Exercise directions:
Which lines below include the string "Kịch"? Please show each one.

Record excerpts:
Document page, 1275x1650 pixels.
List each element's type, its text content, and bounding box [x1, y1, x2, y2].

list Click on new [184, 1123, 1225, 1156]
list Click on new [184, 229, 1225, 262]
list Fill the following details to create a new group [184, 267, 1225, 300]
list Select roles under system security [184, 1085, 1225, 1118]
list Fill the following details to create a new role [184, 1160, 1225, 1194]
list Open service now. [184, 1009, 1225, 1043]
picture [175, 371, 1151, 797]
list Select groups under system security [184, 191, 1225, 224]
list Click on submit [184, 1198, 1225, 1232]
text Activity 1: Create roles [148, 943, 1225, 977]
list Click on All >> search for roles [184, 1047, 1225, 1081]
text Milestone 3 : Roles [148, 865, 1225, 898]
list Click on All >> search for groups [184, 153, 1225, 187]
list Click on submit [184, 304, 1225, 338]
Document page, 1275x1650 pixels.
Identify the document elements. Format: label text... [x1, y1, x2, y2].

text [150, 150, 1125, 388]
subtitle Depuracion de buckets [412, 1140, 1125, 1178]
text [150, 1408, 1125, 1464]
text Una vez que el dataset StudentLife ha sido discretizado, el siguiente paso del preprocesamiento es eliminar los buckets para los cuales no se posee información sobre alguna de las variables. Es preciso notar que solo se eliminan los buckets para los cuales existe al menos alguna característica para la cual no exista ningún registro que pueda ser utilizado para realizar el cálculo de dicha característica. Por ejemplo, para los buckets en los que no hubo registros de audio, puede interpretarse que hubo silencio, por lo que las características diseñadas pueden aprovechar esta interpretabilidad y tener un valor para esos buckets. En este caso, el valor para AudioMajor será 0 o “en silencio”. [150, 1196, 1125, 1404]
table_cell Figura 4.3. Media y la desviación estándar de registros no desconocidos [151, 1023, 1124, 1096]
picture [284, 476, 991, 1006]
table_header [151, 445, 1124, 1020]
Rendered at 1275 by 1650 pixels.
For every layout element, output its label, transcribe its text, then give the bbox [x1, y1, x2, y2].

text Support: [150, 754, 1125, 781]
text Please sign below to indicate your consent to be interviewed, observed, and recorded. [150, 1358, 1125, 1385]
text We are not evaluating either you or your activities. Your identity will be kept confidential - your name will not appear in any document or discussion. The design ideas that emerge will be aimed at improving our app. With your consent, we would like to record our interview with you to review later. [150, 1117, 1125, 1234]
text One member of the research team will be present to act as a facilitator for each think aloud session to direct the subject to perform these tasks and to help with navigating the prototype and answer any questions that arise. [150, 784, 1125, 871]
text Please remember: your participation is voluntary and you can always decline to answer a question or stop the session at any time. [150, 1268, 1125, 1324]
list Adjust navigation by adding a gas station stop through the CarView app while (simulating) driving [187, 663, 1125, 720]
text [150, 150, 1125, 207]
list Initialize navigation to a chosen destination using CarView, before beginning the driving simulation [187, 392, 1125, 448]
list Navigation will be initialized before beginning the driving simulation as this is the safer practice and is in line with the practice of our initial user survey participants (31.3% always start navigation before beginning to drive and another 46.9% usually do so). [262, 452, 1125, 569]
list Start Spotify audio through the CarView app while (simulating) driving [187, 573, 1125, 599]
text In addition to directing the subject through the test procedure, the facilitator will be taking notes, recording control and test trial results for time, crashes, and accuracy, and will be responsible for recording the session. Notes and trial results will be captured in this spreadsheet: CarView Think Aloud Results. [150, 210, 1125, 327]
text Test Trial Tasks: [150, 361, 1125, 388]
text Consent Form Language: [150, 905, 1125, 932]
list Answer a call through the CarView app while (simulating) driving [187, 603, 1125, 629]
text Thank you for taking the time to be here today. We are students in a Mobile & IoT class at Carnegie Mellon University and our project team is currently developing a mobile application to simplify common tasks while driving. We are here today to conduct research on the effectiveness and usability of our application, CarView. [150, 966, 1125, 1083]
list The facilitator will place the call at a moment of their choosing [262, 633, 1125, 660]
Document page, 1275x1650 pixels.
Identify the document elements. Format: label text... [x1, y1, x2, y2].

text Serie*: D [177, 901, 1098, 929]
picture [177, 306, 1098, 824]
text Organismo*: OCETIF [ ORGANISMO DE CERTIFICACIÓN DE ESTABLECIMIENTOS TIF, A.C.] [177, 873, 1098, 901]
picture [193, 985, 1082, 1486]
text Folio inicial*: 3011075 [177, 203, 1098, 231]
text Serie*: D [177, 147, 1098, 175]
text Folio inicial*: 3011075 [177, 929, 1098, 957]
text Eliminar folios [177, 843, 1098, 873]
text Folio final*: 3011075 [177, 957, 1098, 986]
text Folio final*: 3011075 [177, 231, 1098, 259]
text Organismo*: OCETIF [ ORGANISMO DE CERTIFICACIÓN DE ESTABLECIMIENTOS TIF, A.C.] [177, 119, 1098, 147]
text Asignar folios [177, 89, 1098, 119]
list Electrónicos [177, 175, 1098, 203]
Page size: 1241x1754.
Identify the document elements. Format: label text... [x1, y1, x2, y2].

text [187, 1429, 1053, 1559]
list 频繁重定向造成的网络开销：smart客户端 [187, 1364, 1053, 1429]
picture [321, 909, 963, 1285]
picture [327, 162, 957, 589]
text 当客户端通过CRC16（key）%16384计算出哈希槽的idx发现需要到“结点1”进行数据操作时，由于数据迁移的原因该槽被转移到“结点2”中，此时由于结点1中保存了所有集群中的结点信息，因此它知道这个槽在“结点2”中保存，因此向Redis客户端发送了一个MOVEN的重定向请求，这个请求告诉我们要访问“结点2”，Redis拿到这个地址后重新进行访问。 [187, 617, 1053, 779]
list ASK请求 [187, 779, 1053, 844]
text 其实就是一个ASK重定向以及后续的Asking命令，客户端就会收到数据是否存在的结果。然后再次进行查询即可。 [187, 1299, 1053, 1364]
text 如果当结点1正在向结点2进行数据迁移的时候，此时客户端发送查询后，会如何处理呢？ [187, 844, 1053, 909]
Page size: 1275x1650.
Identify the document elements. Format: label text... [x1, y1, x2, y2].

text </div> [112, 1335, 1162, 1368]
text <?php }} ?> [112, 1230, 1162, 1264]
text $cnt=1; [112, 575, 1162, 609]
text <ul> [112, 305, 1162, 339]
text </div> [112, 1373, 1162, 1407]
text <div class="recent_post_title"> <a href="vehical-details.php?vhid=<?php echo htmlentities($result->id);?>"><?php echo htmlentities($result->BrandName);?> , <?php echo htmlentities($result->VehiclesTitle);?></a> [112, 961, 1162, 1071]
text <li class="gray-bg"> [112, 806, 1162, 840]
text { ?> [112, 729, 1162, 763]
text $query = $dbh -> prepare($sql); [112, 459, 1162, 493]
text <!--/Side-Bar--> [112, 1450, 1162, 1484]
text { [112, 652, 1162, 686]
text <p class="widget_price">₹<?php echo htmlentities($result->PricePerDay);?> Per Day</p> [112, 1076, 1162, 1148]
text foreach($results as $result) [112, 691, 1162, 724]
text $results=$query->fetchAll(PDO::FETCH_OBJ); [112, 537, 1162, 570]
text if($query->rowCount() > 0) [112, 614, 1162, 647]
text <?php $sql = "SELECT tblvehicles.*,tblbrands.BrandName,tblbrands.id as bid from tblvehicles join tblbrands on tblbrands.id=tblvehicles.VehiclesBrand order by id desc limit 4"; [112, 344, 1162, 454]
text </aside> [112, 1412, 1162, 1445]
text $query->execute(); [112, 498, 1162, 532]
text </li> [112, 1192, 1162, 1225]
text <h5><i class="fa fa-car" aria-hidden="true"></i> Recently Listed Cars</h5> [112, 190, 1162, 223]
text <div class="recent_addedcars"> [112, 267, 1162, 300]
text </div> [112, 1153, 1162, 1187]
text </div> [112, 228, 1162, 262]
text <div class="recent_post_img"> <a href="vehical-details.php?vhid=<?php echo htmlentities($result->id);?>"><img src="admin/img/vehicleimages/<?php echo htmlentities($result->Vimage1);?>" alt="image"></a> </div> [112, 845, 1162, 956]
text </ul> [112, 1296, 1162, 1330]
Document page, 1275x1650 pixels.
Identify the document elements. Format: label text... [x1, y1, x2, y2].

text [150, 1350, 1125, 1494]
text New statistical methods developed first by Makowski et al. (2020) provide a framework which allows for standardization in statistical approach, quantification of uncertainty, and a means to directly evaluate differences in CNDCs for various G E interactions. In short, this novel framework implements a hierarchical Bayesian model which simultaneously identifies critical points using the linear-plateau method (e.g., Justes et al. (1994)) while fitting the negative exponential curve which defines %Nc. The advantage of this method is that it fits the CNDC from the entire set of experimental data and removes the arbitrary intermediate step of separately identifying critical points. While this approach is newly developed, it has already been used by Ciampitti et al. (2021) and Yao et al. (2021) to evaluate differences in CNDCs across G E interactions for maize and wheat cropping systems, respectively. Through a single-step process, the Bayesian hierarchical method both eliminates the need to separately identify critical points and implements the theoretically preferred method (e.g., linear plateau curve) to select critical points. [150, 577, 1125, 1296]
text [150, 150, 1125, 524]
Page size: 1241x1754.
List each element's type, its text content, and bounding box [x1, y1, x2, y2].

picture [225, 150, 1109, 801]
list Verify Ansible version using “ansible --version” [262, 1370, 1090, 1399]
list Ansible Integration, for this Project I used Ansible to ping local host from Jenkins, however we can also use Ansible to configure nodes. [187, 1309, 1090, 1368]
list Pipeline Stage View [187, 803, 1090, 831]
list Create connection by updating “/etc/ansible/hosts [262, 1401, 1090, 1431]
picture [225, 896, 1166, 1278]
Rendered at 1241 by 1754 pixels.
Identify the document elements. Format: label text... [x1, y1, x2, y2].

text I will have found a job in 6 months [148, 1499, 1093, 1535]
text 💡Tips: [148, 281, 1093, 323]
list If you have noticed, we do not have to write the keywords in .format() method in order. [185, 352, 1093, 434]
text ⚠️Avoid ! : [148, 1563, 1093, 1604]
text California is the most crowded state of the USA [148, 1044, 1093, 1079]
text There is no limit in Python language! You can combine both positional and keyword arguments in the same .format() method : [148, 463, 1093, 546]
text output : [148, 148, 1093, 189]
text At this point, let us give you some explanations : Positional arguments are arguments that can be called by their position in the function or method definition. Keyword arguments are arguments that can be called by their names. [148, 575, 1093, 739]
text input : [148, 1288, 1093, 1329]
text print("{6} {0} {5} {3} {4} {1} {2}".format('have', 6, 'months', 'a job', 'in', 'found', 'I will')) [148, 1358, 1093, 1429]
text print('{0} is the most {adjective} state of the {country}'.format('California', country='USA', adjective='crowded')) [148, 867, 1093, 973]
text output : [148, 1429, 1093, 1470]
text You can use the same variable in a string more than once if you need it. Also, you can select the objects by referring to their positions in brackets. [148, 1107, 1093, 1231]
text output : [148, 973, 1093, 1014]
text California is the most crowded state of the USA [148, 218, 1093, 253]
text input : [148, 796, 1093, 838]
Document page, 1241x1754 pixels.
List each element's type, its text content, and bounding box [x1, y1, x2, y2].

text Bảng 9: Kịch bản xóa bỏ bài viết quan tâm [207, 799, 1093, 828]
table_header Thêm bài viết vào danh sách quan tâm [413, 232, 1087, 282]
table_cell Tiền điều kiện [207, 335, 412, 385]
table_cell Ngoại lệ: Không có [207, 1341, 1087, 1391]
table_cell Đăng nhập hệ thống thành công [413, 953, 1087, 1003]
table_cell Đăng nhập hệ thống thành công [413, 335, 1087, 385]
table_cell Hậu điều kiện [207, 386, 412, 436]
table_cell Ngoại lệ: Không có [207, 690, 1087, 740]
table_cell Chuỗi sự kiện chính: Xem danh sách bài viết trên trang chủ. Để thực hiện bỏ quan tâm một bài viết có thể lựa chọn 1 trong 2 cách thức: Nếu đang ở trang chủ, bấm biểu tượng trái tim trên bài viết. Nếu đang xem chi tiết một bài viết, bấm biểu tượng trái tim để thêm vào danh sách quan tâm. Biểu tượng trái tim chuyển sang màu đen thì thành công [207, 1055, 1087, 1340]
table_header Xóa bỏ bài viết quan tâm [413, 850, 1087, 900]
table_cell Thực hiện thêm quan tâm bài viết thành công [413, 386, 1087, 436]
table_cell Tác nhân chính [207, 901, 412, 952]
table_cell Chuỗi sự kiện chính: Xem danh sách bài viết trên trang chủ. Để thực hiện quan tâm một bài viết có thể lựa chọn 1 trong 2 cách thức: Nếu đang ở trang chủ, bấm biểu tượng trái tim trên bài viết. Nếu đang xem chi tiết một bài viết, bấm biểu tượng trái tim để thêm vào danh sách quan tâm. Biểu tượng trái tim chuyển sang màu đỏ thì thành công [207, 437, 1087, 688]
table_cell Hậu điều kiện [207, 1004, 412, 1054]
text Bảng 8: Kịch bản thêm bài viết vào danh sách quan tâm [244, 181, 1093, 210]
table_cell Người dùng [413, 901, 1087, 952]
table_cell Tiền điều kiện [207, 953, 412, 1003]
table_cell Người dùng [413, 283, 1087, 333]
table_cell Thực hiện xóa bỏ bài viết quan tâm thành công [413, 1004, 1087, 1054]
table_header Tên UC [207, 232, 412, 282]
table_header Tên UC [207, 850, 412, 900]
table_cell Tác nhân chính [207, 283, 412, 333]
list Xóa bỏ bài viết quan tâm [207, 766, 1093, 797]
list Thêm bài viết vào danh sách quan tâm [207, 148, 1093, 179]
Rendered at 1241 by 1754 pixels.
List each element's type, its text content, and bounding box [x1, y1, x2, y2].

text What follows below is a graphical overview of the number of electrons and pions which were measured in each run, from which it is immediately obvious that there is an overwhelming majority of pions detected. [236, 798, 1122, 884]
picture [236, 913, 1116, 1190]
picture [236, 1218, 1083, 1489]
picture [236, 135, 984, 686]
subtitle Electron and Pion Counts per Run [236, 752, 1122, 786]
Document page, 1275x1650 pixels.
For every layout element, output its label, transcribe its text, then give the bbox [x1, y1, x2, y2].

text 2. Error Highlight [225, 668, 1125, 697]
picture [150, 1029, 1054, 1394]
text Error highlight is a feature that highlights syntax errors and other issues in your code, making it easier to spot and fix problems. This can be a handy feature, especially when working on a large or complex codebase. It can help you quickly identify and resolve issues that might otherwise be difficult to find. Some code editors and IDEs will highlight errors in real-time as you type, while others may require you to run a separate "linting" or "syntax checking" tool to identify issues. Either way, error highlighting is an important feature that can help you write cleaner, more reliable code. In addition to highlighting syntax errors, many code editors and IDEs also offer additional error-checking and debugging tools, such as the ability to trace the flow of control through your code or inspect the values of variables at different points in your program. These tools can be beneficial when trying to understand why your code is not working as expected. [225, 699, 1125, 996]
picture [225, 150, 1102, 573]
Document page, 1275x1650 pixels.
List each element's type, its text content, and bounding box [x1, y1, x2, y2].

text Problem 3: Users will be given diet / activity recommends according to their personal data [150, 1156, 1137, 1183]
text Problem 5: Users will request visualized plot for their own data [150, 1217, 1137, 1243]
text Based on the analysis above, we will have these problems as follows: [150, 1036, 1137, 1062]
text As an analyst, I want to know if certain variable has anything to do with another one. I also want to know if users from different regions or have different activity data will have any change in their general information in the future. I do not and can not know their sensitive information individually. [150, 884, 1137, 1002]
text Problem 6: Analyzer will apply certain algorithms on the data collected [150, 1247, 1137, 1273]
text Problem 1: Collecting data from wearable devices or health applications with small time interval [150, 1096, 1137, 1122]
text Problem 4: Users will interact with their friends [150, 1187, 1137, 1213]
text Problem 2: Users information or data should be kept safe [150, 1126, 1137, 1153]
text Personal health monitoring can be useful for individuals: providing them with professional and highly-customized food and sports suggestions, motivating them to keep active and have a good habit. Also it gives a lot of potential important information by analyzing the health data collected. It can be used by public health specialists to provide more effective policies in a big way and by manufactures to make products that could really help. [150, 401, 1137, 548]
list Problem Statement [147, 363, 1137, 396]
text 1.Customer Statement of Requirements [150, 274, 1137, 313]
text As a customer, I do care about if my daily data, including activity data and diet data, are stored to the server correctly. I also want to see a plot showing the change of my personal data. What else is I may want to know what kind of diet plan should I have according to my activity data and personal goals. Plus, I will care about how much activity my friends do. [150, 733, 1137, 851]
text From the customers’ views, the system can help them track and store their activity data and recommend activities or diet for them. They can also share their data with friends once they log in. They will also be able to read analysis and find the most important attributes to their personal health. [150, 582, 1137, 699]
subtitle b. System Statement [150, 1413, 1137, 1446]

Result of this exercise:
text Bảng 9: Kịch bản xóa bỏ bài viết quan tâm [207, 799, 1093, 828]
text Bảng 8: Kịch bản thêm bài viết vào danh sách quan tâm [244, 181, 1093, 210]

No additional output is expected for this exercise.